Activity of Imipenem-Relebactam and Meropenem-Vaborbactam against Carbapenem-Resistant, SME-Producing Serratia marcescens
- Antimicrob Agents Chemother. 2020 Mar 24;64(4):e02255-19. doi: 10.1128/AAC.02255-19.
- 1. College of Pharmacy, University of Illinois at Chicago, Rockford, Illinois, USA.
- 2. College of Pharmacy, University of Illinois at Chicago, Chicago, Illinois, USA.

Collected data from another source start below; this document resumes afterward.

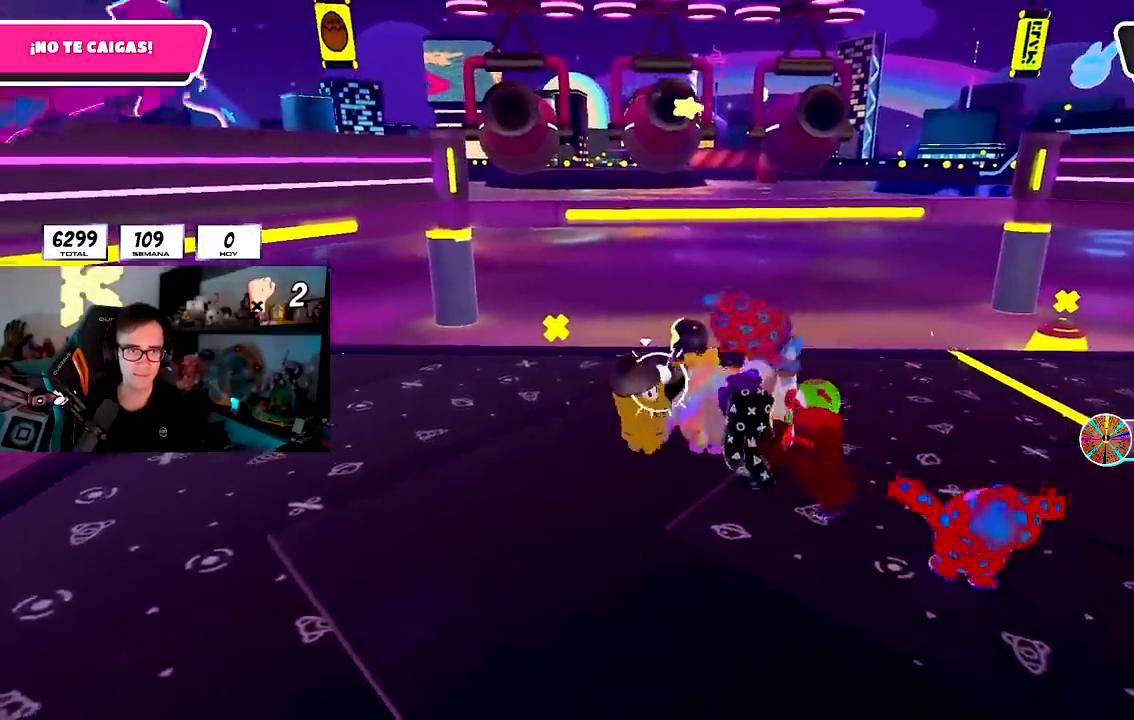
{"buttons": [], "left_stick": "left", "right_stick": "center", "events": [[67, "right_stick", "center"], [200, "left_stick", "center"], [267, "left_stick", "right"], [500, "left_stick", "left"]]}
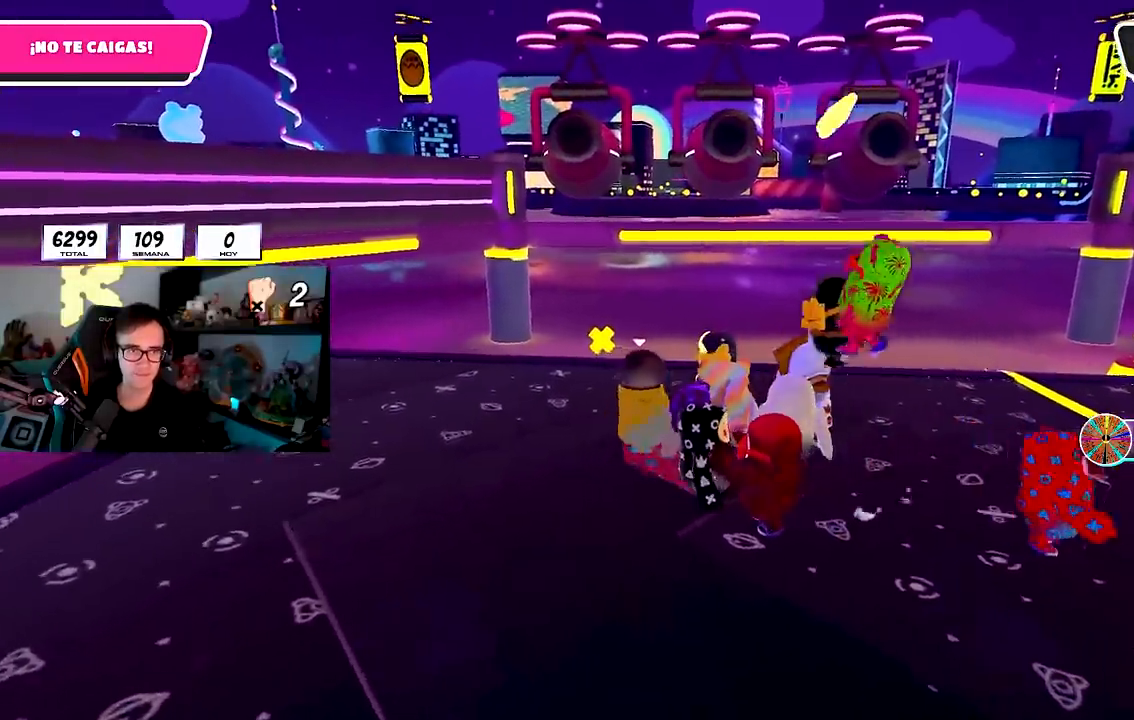
{"buttons": [], "left_stick": "down-left", "right_stick": "center", "events": [[200, "left_stick", "right"], [450, "left_stick", "down-left"]]}
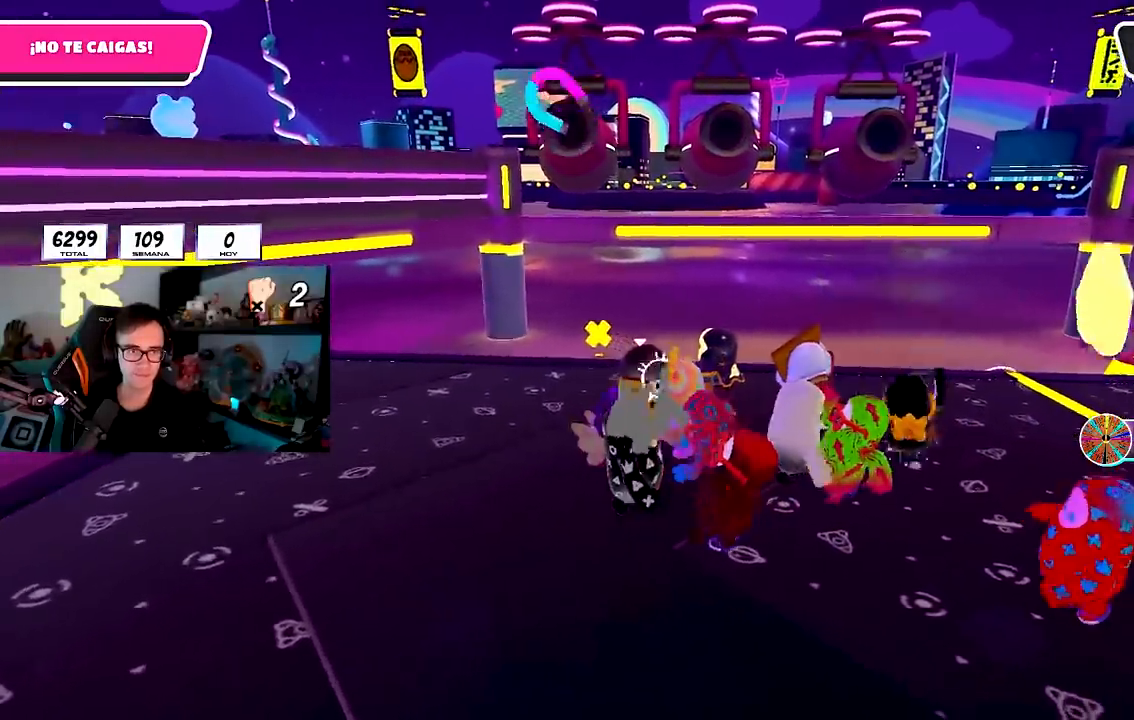
{"buttons": [], "left_stick": "left", "right_stick": "center", "events": [[133, "left_stick", "center"], [183, "left_stick", "right"], [383, "left_stick", "center"], [450, "left_stick", "left"]]}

- 3. College of Pharmacy, University of Illinois at Chicago, Chicago, Illinois, USA [email protected].
The Serratia marcescens enzyme (SME) is a chromosomally encoded carbapenemase with no known optimal treatment. Various β-lactam/β-lactamase inhibitors and comparators were evaluated against 8 SME producers via broth microdilution. Four isolates were subsequently tested via time-kill analyses. All isolates were resistant to imipenem, imipenem-relebactam, and meropenem but susceptible to ceftazidime, ceftazidime-avibactam, and meropenem-vaborbactam. Ceftazidime, imipenem-relebactam, and meropenem-vaborbactam were bactericidal against 3, 0, and 4 isolates, respectively. Meropenem-vaborbactam may be a potential option for severe SME-producing infections.